◆ **EXERCISE DETAILS**: Copy out every item below word for word, omitting the pictures.

[Chart reading exercises]

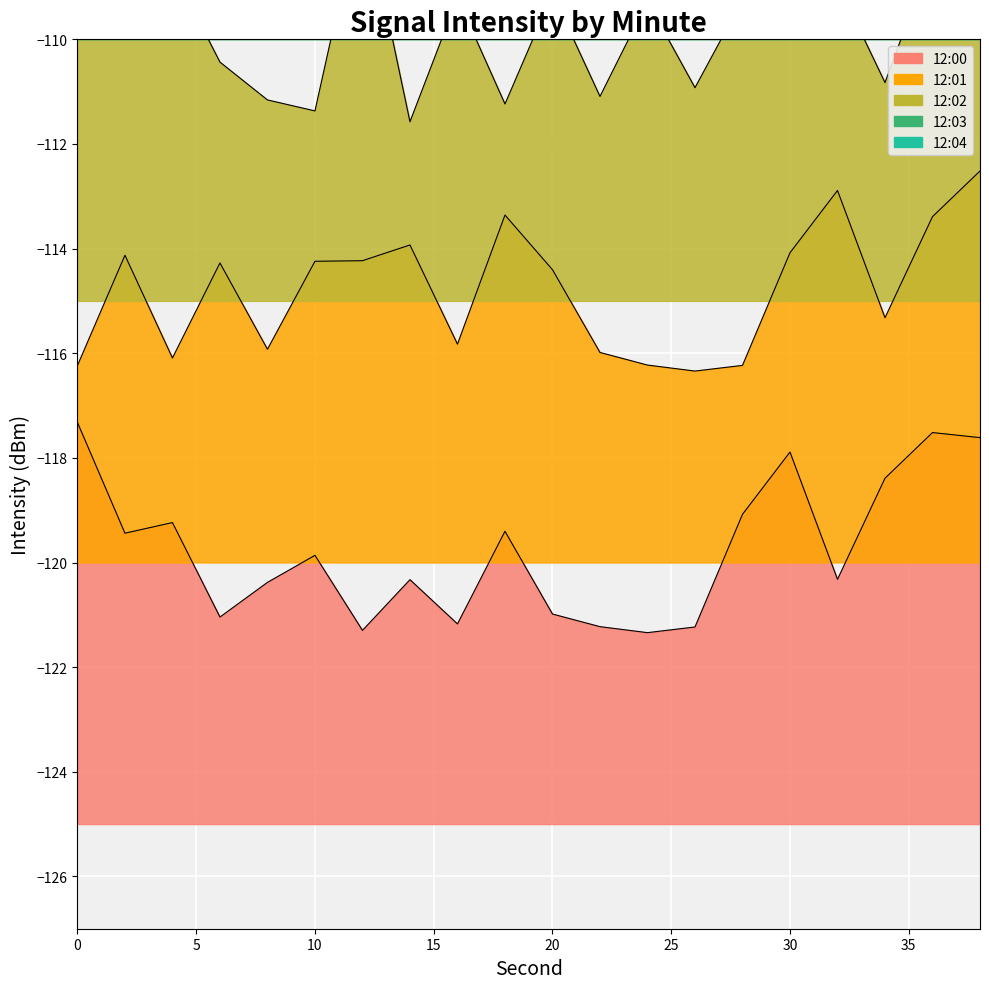

Reading right to left, transcribe all the data shown in this chart.

12:00: 38=-117.6	36=-117.5	34=-118.4	32=-120.3	30=-117.9	28=-119.1	26=-121.2	24=-121.3	22=-121.2	20=-121.0	18=-119.4	16=-121.2	14=-120.3	12=-121.3	10=-119.9	8=-120.4	6=-121.0	4=-119.2	2=-119.4	0=-117.3
12:01: 38=-112.5	36=-113.4	34=-115.3	32=-112.9	30=-114.1	28=-116.2	26=-116.3	24=-116.2	22=-116.0	20=-114.4	18=-113.4	16=-115.8	14=-113.9	12=-114.2	10=-114.2	8=-115.9	6=-114.3	4=-116.1	2=-114.1	0=-116.2
12:02: 38=-109.4	36=-108.4	34=-110.8	32=-108.9	30=-109.2	28=-109.2	26=-110.9	24=-109.3	22=-111.1	20=-109.1	18=-111.2	16=-109.2	14=-111.6	12=-107.3	10=-111.4	8=-111.2	6=-110.4	4=-108.7	2=-109.8	0=-108.4
12:03: 38=-105.8	36=-103.9	34=-104.2	32=-104.2	30=-105.9	28=-104.3	26=-106.1	24=-104.1	22=-106.2	20=-104.2	18=-106.6	16=-102.3	14=-106.4	12=-106.2	10=-105.4	8=-103.7	6=-104.8	4=-103.4	2=-102.4	0=-104.6
12:04: 38=-98.4	36=-100.3	34=-97.9	32=-99.1	30=-101.2	28=-101.3	26=-101.2	24=-101.0	22=-99.4	20=-101.2	18=-100.3	16=-101.3	14=-99.9	12=-100.4	10=-101.0	8=-99.2	6=-99.4	4=-97.3	2=-98.4	0=-100.8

◆ **TASK RESPONSE**:
Reading right to left, transcribe all the data shown in this chart.

12:00: 38=-117.6	36=-117.5	34=-118.4	32=-120.3	30=-117.9	28=-119.1	26=-121.2	24=-121.3	22=-121.2	20=-121.0	18=-119.4	16=-121.2	14=-120.3	12=-121.3	10=-119.9	8=-120.4	6=-121.0	4=-119.2	2=-119.4	0=-117.3
12:01: 38=-112.5	36=-113.4	34=-115.3	32=-112.9	30=-114.1	28=-116.2	26=-116.3	24=-116.2	22=-116.0	20=-114.4	18=-113.4	16=-115.8	14=-113.9	12=-114.2	10=-114.2	8=-115.9	6=-114.3	4=-116.1	2=-114.1	0=-116.2
12:02: 38=-109.4	36=-108.4	34=-110.8	32=-108.9	30=-109.2	28=-109.2	26=-110.9	24=-109.3	22=-111.1	20=-109.1	18=-111.2	16=-109.2	14=-111.6	12=-107.3	10=-111.4	8=-111.2	6=-110.4	4=-108.7	2=-109.8	0=-108.4
12:03: 38=-105.8	36=-103.9	34=-104.2	32=-104.2	30=-105.9	28=-104.3	26=-106.1	24=-104.1	22=-106.2	20=-104.2	18=-106.6	16=-102.3	14=-106.4	12=-106.2	10=-105.4	8=-103.7	6=-104.8	4=-103.4	2=-102.4	0=-104.6
12:04: 38=-98.4	36=-100.3	34=-97.9	32=-99.1	30=-101.2	28=-101.3	26=-101.2	24=-101.0	22=-99.4	20=-101.2	18=-100.3	16=-101.3	14=-99.9	12=-100.4	10=-101.0	8=-99.2	6=-99.4	4=-97.3	2=-98.4	0=-100.8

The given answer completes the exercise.